The Persistence of Faith
Around 1803, Jarena Lee moved to Philadelphia and began looking for a church. It was during this search that she first heard the preaching of the famed Bishop Richard Allen. She was baptized in 1807 at the age of 24, and sometime later, felt called upon to preach. However, tradition dictated that women were not permitted to be ordained ministers, and she was reminded of this by Bishop Allen after asking his permission. Yet Jarena Lee did not relent. In 1811, she moved back to New Jersey as a newly married woman, but over the next six years, she became widowed and lost four of her six children. She returned to Philadelphia and again sought out Bishop Allen, who, by then, had founded the African Methodist Episcopal (AME) Church. Lee was again met with the same refusal.
an old man said he did not believe the coloured people had any souls . . . I labored on in the best manner . . . looking to God all the while . . . After I had done speaking, . . . [the old man] . . . said that my preaching might seem a small thing, yet . . . I had the worth of souls at heart.

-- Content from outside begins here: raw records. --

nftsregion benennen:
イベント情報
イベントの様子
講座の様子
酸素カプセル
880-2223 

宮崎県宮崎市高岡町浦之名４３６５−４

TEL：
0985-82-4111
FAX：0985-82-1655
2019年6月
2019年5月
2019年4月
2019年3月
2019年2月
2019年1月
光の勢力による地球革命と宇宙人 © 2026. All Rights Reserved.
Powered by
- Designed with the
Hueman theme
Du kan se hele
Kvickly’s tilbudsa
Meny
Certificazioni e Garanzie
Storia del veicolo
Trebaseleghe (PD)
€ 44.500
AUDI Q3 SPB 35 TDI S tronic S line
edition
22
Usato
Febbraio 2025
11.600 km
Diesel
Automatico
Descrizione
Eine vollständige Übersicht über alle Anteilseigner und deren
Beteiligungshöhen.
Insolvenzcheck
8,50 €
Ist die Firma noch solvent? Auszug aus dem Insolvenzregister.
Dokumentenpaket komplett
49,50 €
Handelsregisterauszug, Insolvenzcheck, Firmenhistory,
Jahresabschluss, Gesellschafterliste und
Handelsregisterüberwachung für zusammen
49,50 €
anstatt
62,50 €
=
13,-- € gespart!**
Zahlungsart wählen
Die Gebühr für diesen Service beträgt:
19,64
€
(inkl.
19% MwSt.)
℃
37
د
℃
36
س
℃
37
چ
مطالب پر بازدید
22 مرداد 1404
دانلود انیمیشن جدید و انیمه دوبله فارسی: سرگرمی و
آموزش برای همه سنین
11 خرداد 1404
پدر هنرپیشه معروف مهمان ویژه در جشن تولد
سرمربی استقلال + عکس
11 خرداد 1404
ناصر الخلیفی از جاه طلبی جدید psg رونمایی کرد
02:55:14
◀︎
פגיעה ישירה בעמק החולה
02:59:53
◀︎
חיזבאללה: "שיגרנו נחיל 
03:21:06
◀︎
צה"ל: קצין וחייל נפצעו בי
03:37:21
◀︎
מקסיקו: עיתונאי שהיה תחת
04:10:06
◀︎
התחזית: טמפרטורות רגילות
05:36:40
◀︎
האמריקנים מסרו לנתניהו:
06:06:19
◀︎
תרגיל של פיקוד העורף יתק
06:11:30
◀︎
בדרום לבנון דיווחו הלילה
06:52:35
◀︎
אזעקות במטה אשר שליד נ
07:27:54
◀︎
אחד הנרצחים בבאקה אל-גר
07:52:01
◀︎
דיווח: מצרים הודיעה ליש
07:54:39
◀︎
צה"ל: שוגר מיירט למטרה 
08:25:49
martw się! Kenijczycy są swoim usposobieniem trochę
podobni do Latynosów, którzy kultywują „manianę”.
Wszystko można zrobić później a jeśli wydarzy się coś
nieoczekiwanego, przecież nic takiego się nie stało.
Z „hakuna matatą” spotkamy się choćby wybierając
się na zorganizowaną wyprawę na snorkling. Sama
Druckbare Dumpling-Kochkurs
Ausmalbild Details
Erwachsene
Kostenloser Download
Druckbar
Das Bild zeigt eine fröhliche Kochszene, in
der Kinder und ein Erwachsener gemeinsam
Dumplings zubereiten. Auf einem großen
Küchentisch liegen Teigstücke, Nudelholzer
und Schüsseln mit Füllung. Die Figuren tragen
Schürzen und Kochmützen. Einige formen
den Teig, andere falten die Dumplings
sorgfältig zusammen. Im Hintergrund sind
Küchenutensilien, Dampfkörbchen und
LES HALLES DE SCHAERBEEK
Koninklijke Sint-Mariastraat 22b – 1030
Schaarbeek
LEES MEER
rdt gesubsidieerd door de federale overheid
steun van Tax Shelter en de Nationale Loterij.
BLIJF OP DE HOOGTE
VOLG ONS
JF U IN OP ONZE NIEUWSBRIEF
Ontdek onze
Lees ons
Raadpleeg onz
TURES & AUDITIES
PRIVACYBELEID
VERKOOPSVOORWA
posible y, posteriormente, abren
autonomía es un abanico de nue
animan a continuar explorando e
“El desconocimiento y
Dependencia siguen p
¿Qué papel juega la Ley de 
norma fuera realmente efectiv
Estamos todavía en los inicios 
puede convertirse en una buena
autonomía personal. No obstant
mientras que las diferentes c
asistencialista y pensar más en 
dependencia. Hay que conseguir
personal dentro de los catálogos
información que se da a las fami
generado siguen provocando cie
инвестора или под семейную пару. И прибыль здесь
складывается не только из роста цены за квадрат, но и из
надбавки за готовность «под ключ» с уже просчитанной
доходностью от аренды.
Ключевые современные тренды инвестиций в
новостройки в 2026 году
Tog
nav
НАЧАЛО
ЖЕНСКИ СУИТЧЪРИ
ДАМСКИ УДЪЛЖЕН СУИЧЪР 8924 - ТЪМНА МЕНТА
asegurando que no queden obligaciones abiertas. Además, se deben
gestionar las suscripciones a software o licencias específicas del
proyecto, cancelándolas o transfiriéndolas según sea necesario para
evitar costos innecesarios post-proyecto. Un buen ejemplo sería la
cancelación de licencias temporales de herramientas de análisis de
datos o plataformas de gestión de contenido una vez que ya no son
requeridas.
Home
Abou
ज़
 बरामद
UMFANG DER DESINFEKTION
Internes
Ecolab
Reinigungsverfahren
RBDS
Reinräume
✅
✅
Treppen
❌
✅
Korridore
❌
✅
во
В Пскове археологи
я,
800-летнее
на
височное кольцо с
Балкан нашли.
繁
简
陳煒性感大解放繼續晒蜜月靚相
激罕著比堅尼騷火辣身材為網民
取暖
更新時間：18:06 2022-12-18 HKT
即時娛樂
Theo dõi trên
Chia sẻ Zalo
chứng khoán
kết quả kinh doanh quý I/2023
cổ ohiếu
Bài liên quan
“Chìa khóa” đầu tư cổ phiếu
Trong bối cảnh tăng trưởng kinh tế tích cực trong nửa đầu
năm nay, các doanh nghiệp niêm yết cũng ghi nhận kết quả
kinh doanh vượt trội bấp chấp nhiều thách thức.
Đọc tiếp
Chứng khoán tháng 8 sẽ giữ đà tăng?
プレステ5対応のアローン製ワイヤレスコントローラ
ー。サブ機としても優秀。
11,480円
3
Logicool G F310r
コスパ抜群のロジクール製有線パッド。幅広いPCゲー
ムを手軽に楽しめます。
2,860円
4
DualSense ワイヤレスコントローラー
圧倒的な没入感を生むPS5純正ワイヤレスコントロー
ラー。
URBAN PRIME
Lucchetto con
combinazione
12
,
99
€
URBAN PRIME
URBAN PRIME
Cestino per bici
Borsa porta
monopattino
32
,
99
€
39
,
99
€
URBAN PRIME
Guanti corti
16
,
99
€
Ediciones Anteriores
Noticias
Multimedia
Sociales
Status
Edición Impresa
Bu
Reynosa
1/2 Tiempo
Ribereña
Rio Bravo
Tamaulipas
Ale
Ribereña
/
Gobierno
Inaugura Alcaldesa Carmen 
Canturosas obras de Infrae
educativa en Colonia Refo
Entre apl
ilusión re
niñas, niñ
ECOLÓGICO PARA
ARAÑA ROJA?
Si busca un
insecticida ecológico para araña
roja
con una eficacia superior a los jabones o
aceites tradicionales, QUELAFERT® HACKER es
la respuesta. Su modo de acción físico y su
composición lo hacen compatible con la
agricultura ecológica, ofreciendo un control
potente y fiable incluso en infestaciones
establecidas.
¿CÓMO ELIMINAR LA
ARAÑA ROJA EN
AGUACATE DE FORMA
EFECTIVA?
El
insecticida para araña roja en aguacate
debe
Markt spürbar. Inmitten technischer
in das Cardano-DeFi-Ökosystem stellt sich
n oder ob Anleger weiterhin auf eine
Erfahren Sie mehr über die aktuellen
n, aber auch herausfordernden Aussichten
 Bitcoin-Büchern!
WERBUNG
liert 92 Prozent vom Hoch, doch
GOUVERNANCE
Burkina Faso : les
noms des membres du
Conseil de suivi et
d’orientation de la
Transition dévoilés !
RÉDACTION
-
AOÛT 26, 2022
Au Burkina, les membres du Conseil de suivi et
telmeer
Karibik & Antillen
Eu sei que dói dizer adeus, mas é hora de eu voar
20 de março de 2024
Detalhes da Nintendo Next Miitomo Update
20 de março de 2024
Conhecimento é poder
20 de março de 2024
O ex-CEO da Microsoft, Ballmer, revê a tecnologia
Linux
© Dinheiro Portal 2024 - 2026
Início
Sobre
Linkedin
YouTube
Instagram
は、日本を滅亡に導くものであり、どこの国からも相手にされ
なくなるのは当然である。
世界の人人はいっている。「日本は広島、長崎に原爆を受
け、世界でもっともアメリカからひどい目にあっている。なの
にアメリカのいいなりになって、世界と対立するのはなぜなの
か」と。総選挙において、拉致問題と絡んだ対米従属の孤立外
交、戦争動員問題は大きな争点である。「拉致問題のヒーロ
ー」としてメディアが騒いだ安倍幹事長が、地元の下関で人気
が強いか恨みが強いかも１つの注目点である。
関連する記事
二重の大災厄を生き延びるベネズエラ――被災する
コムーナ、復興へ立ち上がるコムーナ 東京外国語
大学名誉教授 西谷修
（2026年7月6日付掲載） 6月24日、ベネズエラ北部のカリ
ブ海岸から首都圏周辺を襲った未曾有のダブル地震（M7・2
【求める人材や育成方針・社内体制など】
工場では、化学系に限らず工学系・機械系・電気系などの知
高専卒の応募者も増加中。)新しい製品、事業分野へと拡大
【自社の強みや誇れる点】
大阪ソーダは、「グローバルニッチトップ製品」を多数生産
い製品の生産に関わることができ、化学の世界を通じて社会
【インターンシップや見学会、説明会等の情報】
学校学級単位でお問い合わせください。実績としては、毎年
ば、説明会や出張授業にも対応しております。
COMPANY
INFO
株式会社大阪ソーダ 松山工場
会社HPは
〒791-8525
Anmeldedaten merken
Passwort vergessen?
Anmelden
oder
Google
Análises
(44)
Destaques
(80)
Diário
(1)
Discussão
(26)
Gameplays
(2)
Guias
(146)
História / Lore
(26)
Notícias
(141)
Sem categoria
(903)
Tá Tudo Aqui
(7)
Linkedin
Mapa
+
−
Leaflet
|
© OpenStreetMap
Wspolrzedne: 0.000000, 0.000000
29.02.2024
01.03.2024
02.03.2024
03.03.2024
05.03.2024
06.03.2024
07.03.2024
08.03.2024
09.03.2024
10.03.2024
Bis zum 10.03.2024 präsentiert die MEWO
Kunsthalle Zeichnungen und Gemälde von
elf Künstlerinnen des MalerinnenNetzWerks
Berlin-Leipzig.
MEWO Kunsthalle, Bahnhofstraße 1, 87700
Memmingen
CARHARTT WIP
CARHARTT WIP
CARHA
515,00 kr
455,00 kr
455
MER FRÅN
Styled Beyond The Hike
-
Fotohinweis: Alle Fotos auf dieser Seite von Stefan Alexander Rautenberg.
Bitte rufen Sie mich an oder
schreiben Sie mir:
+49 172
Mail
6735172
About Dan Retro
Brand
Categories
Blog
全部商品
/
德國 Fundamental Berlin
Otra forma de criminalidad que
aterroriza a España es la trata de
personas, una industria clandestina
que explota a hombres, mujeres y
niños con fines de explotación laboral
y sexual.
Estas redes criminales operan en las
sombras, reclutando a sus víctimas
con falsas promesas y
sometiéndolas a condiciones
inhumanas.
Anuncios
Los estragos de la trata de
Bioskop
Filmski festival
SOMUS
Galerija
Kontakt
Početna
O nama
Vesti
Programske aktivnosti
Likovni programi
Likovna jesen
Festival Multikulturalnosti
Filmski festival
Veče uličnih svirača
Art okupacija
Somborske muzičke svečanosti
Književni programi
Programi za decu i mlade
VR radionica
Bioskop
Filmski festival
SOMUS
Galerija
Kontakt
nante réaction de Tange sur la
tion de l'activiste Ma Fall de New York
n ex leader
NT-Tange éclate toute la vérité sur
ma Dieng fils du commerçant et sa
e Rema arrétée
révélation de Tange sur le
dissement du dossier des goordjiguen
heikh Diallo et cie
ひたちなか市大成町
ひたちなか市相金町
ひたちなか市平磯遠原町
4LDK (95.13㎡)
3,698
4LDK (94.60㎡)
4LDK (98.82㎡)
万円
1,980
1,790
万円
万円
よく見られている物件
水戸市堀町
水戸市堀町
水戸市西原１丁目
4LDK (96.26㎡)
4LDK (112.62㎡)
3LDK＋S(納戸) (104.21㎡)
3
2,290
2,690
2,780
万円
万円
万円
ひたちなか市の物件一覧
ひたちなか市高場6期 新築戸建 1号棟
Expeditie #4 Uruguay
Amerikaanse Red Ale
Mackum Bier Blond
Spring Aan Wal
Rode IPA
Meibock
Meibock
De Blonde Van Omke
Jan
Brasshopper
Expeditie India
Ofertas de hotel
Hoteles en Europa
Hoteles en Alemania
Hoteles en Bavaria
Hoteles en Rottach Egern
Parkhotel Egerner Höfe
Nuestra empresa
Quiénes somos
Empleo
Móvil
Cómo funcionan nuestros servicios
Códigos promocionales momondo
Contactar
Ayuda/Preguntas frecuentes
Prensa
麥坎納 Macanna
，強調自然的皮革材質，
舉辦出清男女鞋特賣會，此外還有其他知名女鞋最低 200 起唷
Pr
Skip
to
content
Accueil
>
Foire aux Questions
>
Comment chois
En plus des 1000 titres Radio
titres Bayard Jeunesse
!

Religious Experience and Journal of Mrs. Jarena Lee, Giving an Account of Her Call to Preach the Gospel, 1836
Emblazoned Testimonies
Despite Bishop Allen's refusal, Lee still felt called upon by God to preach, and she began delivering sermons without permission. Lee even interrupted Sunday morning service at Bishop Allen’s church to give her own testimony. Bishop Allen was so moved by her preaching that he publicly endorsed her. Soon after, Lee was ordained, becoming the first female preacher in the AME church. Lee wrote of her call to preach and three-decades long evangelical career in her autobiography, published in 1836. Not only did her preaching span 30 years, but she delivered 178 sermons to innumerable listeners, both Black and white. Jarena Lee died in 1849, but her legacy as the first African American female preacher in the United States remains an important story of a Black woman defying social barriers and touching the hearts, minds, and souls of many.